Text extracted from each page

■ ■ ■ ■

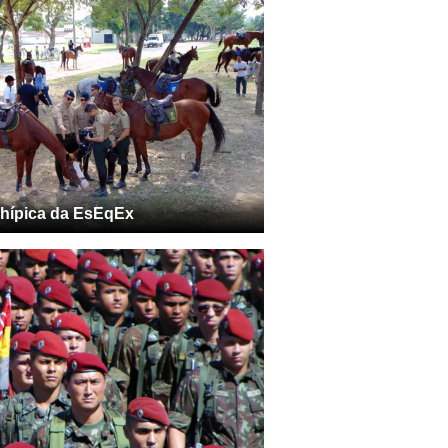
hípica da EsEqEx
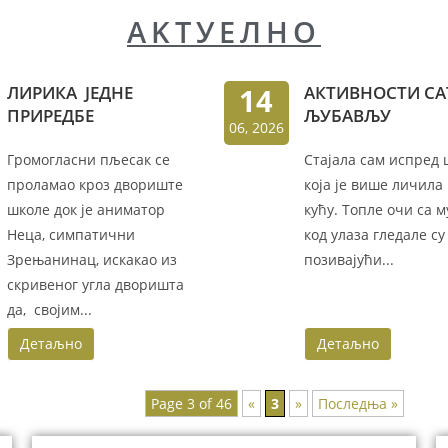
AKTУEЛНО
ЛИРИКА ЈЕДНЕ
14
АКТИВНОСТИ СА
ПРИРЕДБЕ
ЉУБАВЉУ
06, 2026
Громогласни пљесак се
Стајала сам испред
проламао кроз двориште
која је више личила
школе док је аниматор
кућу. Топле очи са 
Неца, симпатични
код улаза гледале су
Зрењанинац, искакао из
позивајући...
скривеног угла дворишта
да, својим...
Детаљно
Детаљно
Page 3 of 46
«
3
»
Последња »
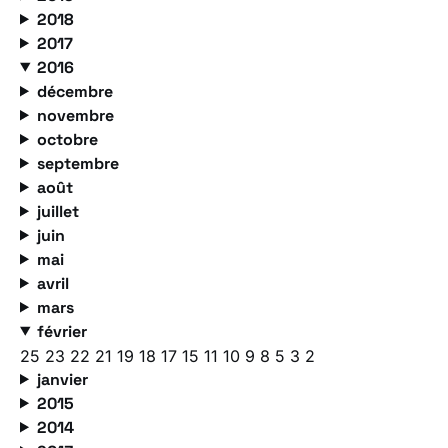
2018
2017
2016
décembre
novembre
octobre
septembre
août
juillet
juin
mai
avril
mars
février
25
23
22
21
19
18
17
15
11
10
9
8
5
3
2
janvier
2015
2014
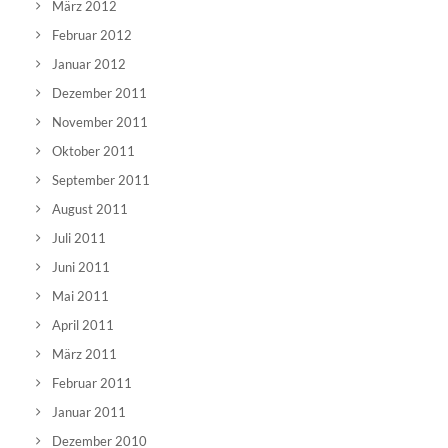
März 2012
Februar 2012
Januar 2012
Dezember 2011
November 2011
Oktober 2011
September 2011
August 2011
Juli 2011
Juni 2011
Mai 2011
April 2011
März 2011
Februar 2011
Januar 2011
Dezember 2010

■ ■ ■ ■

▸ **PROBLEM**
Reproduce every line of the data above word for word, in the same order, and leave out the pictures.

▸ **RESPONSE**
hípica da EsEqEx
AKTУEЛНО
ЛИРИКА ЈЕДНЕ
14
АКТИВНОСТИ СА
ПРИРЕДБЕ
ЉУБАВЉУ
06, 2026
Громогласни пљесак се
Стајала сам испред
проламао кроз двориште
која је више личила
школе док је аниматор
кућу. Топле очи са 
Неца, симпатични
код улаза гледале су
Зрењанинац, искакао из
позивајући...
скривеног угла дворишта
да, својим...
Детаљно
Детаљно
Page 3 of 46
«
3
»
Последња »
2018
2017
2016
décembre
novembre
octobre
septembre
août
juillet
juin
mai
avril
mars
février
25
23
22
21
19
18
17
15
11
10
9
8
5
3
2
janvier
2015
2014
März 2012
Februar 2012
Januar 2012
Dezember 2011
November 2011
Oktober 2011
September 2011
August 2011
Juli 2011
Juni 2011
Mai 2011
April 2011
März 2011
Februar 2011
Januar 2011
Dezember 2010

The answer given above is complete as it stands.